Is good MBA still > CFA?

The industry is always changing and I’m wondering whether MBA degrees are still worth the investment. I’m mainly referring to schools right outside the top 10.

Is it worth the cost to get an MBA from one of these peer schools (NYU, Cornell, UVA, Duke, UCLA, Yale, Ross) over trying to break into asset management with CFA? I have some relevant experience but not directly applicable so it’s still somewhat of a transition that I’d be trying to make with only CFA level 1 passed.

The advantage that a MBA has over the CFA is networking and recruitment.

and to add, of course, the better the MBA program, the much stronger network and campus recruitment you get.

If you are looking to “break in” as you say from a tangential role you have now, betting on passing CFA exams alone to get you there is difficult, a top mba has a much better chance of success

the general rule of thumb though is top 10, although because the rankings move around so much, a school like NYU Stern (which is ranked 13?) does fall into that Top 10 category in eyes of most, and bec they ahve a good full time recruitment program with a lot of wall street connections

that’s all the advice that makes sense given your little information about yourself

You’d have a better chance getting in from a top business school simply because, as former trader noted, you have (1) access to recruiting channels and (2) opportunity to credibly spend a TON of time networking. That is what business school is all about. CFA doesn’t help most people get a job on the buy-side unless they were there already.

Still, having said all of that, it all comes down to your quality of your ideas. I have worked with clients ranging from the top business schools to some undergraduate institution that most people haven’t heard of, and many of them have landed six-figure jobs in the industry. For the most part, it came down to the quality of their investment ideas and their ability to crack the buy-side case.

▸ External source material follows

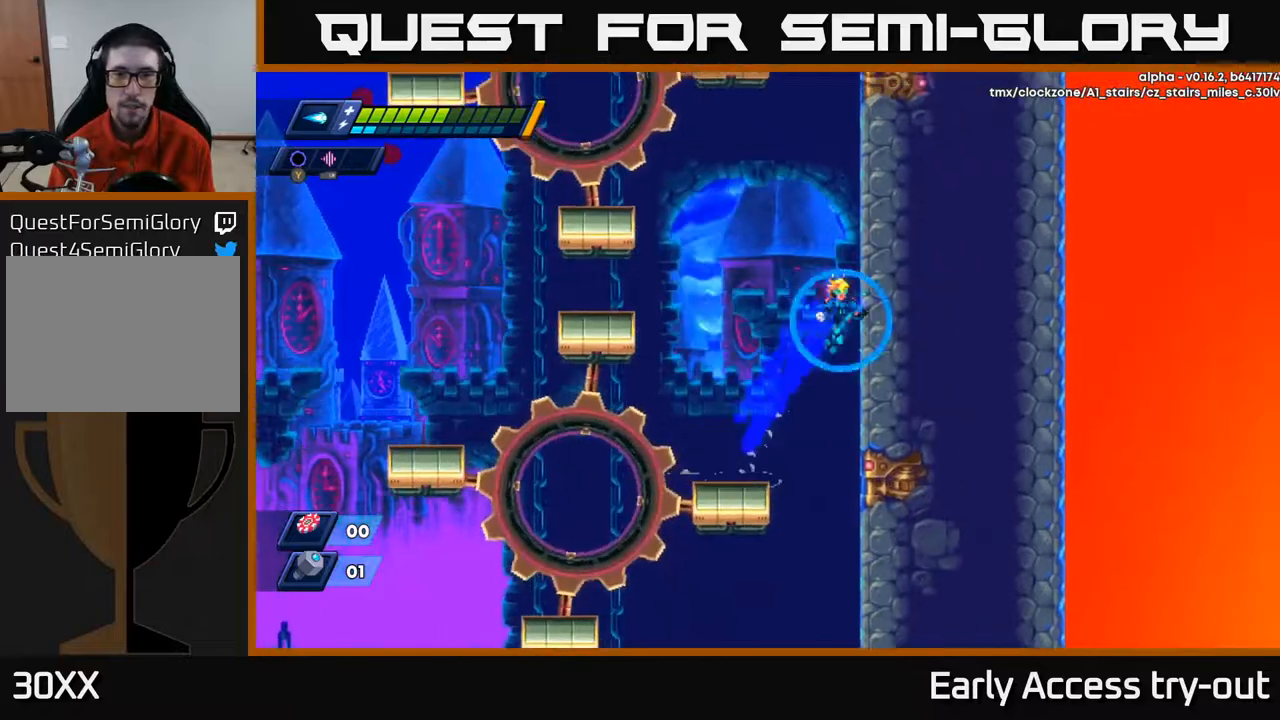
{"buttons": ["DPAD_RIGHT"], "right_stick": "center", "events": [[33, "A", "up"], [133, "A", "down"], [267, "A", "up"], [350, "A", "down"], [483, "A", "up"]]}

If you go into a buy-side interview and you don’t have good stocks to pitch, you’re pretty much worthless to them no matter what certification or degrees you have. In fact, ‘worthless’ might be speaking too highly; I’d say worthless at best, liability (a.k.a. money loser / capital destroyer) at worst.

Stock-picking equity funds account for a small percentage of “the buy side”. Plenty of people are well paid to work in global macro, fixed income, PE, Real Estate, currencies, etc.

Out of curiosity, did your fund outperform its benchmark last year? The majority of equity HFs underperformed the index last year, and by your logic, there are a lot of less than worthless people getting paid very well. (Many of these worthless people made bad decisions and earned >10M)

This isn’t at all a personal attack, I’m just curious. I respect how you help people and seem to help many launch their careers.

All good points, and it’s possible I made an erroneous assumption that the OP wanted to get into equities. There are other types of asset classes as you noted.

Most equity hedge funds are absolute returns and are not relative returns compared to the S&P, so the question of benchmark doesn’t really apply. So, the question you might consider asking is not whether funds outperformed the S&P in a banner year, but whether they have outperformed in a sideways or down market. I can’t share performance metrics of our fund with anyone that isn’t an LP or a prospective LP.

That said, performance matters but as a prospective analyst hire, he/she don’t have performance numbers in most cases – it therefore comes down to his/her process. So therefore, ideas always matter as a candidate, and once you have a job then that’s when performance numbers matters most. Still, even having a great process doesn’t mean you don’t get stuff wrong from time to time, but in the long run, a good process tends to yield good outcomes.

Thanks as well for the good words on helping people launch careers. It gives me a lot of personal satisfaction helping people attain their dream jobs and hearing that they’re now on an earnings trajectory that they had once thought was improbable.